As far as most people in Wales are concerned, these days the name of Arthur Horner is virtually forgotten. Yet in the immediate pre- and post-war periods he was one of the most successful and powerful trade union officials – left wing and proud of it – Wales and Britain had ever seen.
Horner's 1960 autobiography "Incorrigible Rebel" was aptly titled for a man who was adamant in his beliefs and in his championing of the working man. He was a rebel all his life, a man who truly believed all men were equal and that capitalism was the scourge of the working classes. He would spend his life trying to defeat the iniquities of the class system.
Arthur Horner was born in Merthyr Tydfil on 5 April 1894. He was the eldest surviving son in a family of 17 children, only six of whom lived past infancy. His father was a railway porter but mining ran in the family on his mother's side.
On leaving school Arthur worked, first, as a delivery boy for a local grocer, then spent some time in Merthyr's railway yard before moving to the Rhondda Valley and finding work in the mining industry around Maerdy. Even then, it was the lure of trade union activities and the radical nature of what unions stood for that really appealed to the young Horner.
To begin with, Arthur Horner was a socialist – as you might expect in a town that had elected Keir Hardie as the country's first Labour MP – but after his move to the Rhondda he became more and more radicalised and fell increasingly under the influence of Noah Ablett. Horner was an avid attender at the classes in Marxism that Ablett ran in the Maerdy area.
At about the time of his move to the Rhondda, Horner renounced the strong religious beliefs he had previously held. Membership of the church had taught him many things, not least how to speak in public, but now his way was set. Politics and, in particular, the rights of working people, became his guiding principles in life.
Horner was strongly opposed to the jingoism of 1914 and what he saw as false ideals of the Great War. When he was called up he simply ignored the demand to join the army and fled to Ireland. There he became involved in Irish politics, grew friendly with many of the men and women who took part in the Easter Rising of 1916 and even joined the Irish Citizen Army.
When he returned to mainland Britain, Arthur Horner was arrested and served a six month prison sentence in Wormwood Scrubs. On his release, because of his activities, he was refused the amnesty that was awarded most conscientious objectors and was again arrested.
This time he was sent to Carmarthen jail where he soon began a hunger strike. This, combined with a campaign run by the South Wales Miners Federation, led to his release in May 1919.
In 1921 the now fully-radicalised Arthur Horner was a founding member of the Communist Party of Great Britain. Five years later he was elected onto the executive committee of the South Wales Miners Federation (the Fed) and, as you would expect, was incredibly active during the 10 month lock-out of miners that followed the General Strike of 1926.
Horner was so outspoken in his views that, for a while, the Communist Party of Great Britain even considered expelling him, accusing him of what they called 'Hornerism'.

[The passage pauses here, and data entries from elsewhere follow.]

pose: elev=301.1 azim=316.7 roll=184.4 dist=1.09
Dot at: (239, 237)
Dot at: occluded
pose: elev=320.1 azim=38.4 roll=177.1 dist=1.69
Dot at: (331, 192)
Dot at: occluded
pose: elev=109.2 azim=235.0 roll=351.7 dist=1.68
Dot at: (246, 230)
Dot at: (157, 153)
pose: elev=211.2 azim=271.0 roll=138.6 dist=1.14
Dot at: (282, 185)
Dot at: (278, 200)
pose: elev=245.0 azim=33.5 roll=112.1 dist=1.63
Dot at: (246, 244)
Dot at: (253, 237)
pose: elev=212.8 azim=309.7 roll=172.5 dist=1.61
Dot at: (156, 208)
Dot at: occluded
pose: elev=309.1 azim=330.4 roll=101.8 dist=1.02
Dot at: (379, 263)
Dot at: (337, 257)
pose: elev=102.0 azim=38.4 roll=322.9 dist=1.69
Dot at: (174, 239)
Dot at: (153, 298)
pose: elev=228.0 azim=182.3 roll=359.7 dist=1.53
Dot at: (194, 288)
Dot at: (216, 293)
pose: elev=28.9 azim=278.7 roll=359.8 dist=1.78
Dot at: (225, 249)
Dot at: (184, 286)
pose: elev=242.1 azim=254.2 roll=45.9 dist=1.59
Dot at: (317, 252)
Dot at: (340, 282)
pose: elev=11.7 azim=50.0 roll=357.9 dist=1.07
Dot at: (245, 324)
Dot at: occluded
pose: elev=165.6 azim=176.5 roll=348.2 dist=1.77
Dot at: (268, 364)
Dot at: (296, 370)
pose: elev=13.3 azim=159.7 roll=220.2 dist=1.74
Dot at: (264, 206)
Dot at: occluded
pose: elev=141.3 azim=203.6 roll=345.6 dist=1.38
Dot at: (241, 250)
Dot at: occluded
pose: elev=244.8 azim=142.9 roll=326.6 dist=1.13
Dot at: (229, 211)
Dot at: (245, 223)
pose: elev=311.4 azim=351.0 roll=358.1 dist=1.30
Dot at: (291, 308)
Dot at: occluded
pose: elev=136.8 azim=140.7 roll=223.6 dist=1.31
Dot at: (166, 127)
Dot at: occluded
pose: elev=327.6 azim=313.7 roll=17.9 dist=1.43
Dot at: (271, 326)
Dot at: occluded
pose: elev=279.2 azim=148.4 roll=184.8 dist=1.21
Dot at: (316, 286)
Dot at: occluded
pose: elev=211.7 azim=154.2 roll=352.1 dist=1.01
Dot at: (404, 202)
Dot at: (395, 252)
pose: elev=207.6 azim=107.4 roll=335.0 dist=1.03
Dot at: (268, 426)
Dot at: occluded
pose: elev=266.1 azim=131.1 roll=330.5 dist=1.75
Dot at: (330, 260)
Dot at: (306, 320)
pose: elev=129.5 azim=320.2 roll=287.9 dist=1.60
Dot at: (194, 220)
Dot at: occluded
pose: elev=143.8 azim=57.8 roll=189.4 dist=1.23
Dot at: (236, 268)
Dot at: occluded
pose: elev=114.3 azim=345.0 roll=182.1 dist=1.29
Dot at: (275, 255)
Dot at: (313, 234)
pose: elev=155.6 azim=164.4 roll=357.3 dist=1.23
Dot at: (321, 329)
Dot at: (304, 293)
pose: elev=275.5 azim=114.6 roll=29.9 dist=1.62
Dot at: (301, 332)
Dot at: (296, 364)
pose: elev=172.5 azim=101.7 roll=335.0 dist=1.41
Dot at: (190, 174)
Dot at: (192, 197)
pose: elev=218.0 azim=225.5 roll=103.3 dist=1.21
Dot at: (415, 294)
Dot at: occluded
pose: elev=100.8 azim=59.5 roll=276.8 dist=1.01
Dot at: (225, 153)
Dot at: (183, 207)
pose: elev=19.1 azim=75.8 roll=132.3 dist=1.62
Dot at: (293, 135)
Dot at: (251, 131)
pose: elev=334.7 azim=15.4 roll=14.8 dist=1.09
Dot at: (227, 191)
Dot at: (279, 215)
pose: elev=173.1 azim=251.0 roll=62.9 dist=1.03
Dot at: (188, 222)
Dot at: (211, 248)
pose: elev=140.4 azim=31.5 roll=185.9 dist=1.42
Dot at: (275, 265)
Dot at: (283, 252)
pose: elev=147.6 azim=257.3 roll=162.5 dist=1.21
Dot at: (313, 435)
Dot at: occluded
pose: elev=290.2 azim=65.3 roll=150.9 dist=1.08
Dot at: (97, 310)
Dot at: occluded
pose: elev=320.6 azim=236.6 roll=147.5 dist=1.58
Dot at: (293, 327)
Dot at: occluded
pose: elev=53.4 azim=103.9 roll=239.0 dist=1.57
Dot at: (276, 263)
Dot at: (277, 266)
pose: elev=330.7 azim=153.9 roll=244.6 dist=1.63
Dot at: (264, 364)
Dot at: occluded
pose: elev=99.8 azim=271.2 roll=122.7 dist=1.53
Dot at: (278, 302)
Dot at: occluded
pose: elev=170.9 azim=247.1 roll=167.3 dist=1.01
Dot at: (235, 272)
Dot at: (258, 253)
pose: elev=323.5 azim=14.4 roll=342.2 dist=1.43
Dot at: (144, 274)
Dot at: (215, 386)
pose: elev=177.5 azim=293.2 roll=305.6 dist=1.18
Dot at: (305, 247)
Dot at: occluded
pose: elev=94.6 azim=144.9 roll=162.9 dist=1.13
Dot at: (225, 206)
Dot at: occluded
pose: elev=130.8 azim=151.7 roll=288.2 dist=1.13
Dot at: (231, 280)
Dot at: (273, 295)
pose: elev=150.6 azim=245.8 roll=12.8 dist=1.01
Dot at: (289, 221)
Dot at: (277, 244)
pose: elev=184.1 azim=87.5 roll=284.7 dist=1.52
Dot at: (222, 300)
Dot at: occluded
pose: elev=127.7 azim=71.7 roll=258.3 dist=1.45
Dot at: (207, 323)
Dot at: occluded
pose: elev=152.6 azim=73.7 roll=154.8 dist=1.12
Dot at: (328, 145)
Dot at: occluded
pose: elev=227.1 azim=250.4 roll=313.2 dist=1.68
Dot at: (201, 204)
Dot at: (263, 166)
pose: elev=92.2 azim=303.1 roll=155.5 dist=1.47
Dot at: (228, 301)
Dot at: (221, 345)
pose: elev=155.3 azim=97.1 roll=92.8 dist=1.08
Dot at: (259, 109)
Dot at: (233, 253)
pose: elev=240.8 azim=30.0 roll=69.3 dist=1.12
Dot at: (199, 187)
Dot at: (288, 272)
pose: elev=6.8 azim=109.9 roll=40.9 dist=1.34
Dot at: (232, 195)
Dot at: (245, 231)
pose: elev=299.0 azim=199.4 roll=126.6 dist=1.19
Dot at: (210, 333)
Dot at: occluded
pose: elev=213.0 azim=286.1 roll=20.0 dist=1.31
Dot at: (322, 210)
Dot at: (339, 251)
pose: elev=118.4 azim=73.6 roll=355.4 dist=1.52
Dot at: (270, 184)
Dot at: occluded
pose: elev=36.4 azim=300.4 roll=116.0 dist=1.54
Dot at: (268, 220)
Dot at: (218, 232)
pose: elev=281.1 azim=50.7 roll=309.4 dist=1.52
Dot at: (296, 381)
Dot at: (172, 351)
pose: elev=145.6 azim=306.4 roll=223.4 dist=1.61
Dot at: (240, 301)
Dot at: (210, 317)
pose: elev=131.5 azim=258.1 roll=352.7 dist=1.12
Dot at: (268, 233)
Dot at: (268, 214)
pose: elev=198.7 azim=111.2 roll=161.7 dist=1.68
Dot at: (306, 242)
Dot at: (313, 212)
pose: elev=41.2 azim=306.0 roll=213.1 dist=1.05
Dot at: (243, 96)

He had no time for any form of compromise with the mine owners and was clear that he would fight to his last breath to improve the miners' conditions. This did not sit well with some of the British communists and Horner even went to Moscow to gain the approval of Stalin's government for his stance. In the end, the move to cast him out of the party was dropped.
In 1932 Horner was again imprisoned, this time on something of a "trumped up" charge of unlawful assembly. He used his period of incarceration to read widely and became opposed to what he called indiscriminate industrial action.
If strikes and things like working to rule were to be effective, he said, they had to be planned – and everyone had to become involved. It was "all out" or no-one out as far as he was concerned.
Unsuccessful in the 1933 Rhondda by-election, by 1936 Horner had become President of the South Wales Fed and when World War Two broke out he was instrumental in working with the government to ensure a regular supply of coal – in return for improved working conditions and wages for all miners.
He was one of the leading figures in drawing up the Miners' Charter which, among other things, demanded a five day working week, two weeks paid holiday a year and pensions at the age of 55. The coal mines were nationalized in November 1947 and, much to Arthur Horner's joy, by 1955 all 12 points of the Charter had been implemented.
In 1946, Horner was elected as General Secretary of the National Union of Mineworkers. It was the pinnacle of his career and was a job he continued to hold until his retirement in 1959. That same year he was elected Freeman of the Borough of Merthyr Tydil.
Arthur Horner continued his interest in politics and workers' rights up until his death on 4 September 1968. His name might now have slipped from the consciousness of many, but his place in Welsh history is assured as one of the most significant and influential trade unionists this country has ever produced.